“One night in April 2022”, begins Hayley Gullen’s memoir, “PAIN PAIN PAIN. [thought bubble:] That’s weird… Wrong time of the month and only one boob. Oh. It’s stopped. [Yawn] I’ll check it in the morning.”
The pictures show Hayley and her partner Dan lying blissfully asleep with little smiles on their faces; then “PAIN PAIN PAIN” radiating from Hayley’s side of the bed, surrounded by lightning-strikes, and her eyes popping open in alarm; then, when the pain stops, the two of them lying blissfully asleep, smiling again.
The tone of the whole book is established in that first page: the simple, ideogram-style drawings which dramatise what’s going on; the exaggerated facial expressions which tell us how the characters are reacting; the frankness and specificness of the language (“Wrong time of the month and only one boob”); and the humorous approach, which engages us immediately and carries us through the whole story.
This is a book about one woman’s experience of breast cancer, but you don’t need any personal experience of cancer to get something from it. It goes into detail about breast cancer treatment: the scans, the drugs, the blood tests; chemotherapy, radiotherapy and their side-effects; exhaustion, hair-loss, toenail-loss, mouth-ulcers, loss of appetite, etc. etc. But on top of this it’s got lots of wise things to say about coping with traumatic life-changes, and lots of insight into the workings of the NHS.
“I’ve heard becoming a parent being likened to falling through a trap door,” comments Gullen. “Once you’re in, there’s no going back”. Cancer, she says, is another trap door. To illustrate this she divides a page into horizontal panels linked by trap doors. The women in the top panel are young, smiling, having fun; in the middle (through the parenthood trapdoor) they’re heavily pregnant but still smiling; in the bottom (through the cancer trapdoor) they’re bald, intubated, and they look chastened. The different layers represent different stages of adulthood, but also deepening degrees of grimness, an abbreviated journey from innocence to experience. “But I chose parenthood”, remarks Hayley ruefully. “I didn’t choose this.”
It’s a page which demonstrates how inventive she can be in her layouts, but also how she uses this inventiveness to convey complex ideas. The humour is ever-present; the drawings are always sprightly and quirky; but there’s some serious stuff going on here at the same time.
She’s disarmingly frank throughout the book. Probably the best example of this is her discussion of sex during chemotherapy. She fancies a bit of “light BDSM” – being tied up during sex – but she’s worried about cutting off the circulation to her hands. A sex podcaster suggests trying a straitjacket, but she doesn’t like the idea. In the end she buys herself a pair of custom-made leather cuffs: “Best £50 I ever spent.”
She also shows us what it’s like to be on the receiving end of NHS treatment. She’s clearly grateful for the care she received, and she developed close personal relationships with several of the clinicians, but at the same time she’s always conscious of a pressure to make the patient fit the system, rather than the system trying to accommodate the patient. This is a theme which recurs throughout the book.
Things come to a head when the main part of her treatment is complete, but she’s still receiving a comparatively innocuous type of chemotherapy (Kadcyla). Hayley gets an infection in her picc line, and ends up in A&E. Suddenly the structured first-name-terms environment of her “usual” treatment is gone, and she’s just another punter, bewildered and isolated, experiencing the chaotic nature of emergency care – long waits, different medics saying different things, attempts to fob you off with an appointment in several days’ time… In the end she feels obliged to make a complaint, which leads to soul-searching on both sides.
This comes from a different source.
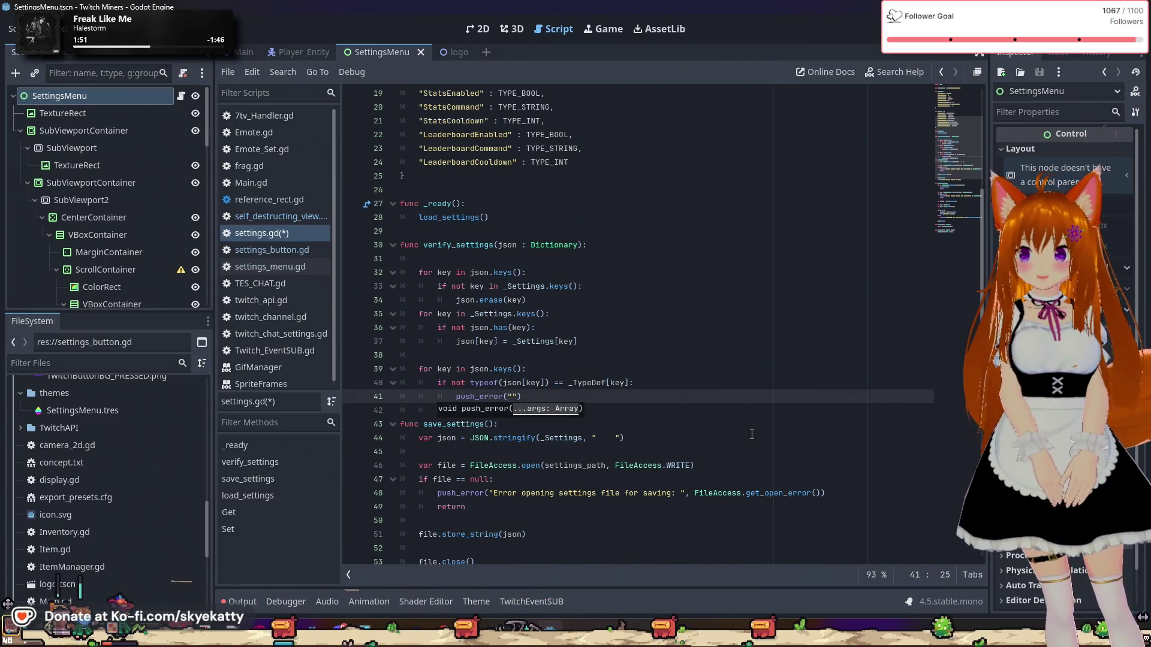
type("Settings load e")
It’s a common experience of cancer patients that while they are undergoing treatment they feel oddly secure, because however punishing the experience may be, it’s also very structured and supportive. Often the patient’s coping mechanism is to shelve any attempt to deal with the emotional fallout of the diagnosis, and focus on just getting from one stage to the next: but then, when your treatment comes to an end, there can be a real sense of abandonment, plus a huge bundle of unresolved issues. Gullen deals with this aspect of her journey in some depth – she shows a cartoon version of Hokusai’s big wave hanging over her head, threatening to overwhelm her, but describes how she gradually manages to drain it away with the help of a psychologist.
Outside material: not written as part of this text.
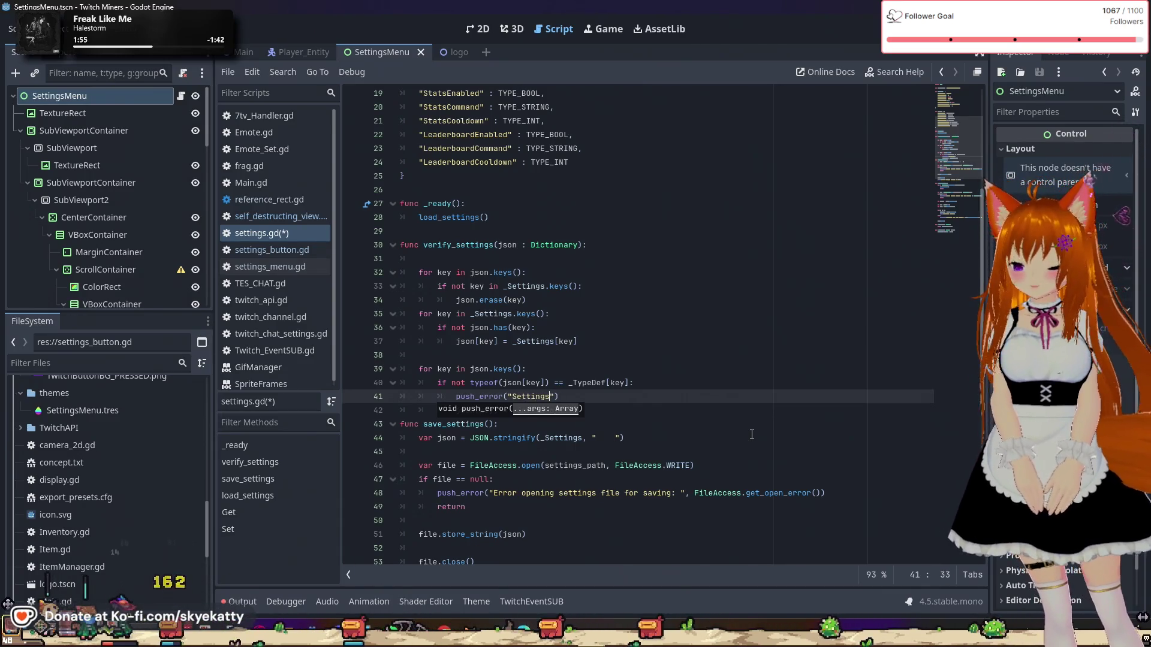
type("rror:")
She also processes her cancer experiences through her Quaker faith, and the belief Quakers have that anyone can speak up and give voice to the truth inside themselves – what they call “Ministry”. Throughout Gullen’s journey, she is acutely aware that the medical system has a tendency to reduce her to a diagnosis, whereas she wants to be a person. Being funny about her experiences, and translating them into little cartoon drawings, is one of the ways in which she attempts to assert her individuality, and eventually this leads to the birth of This May Surprise You. “This is my ministry,” she says right at the end of the book.
Does she mean creating comic books, or telling us about her cancer? I think she means both.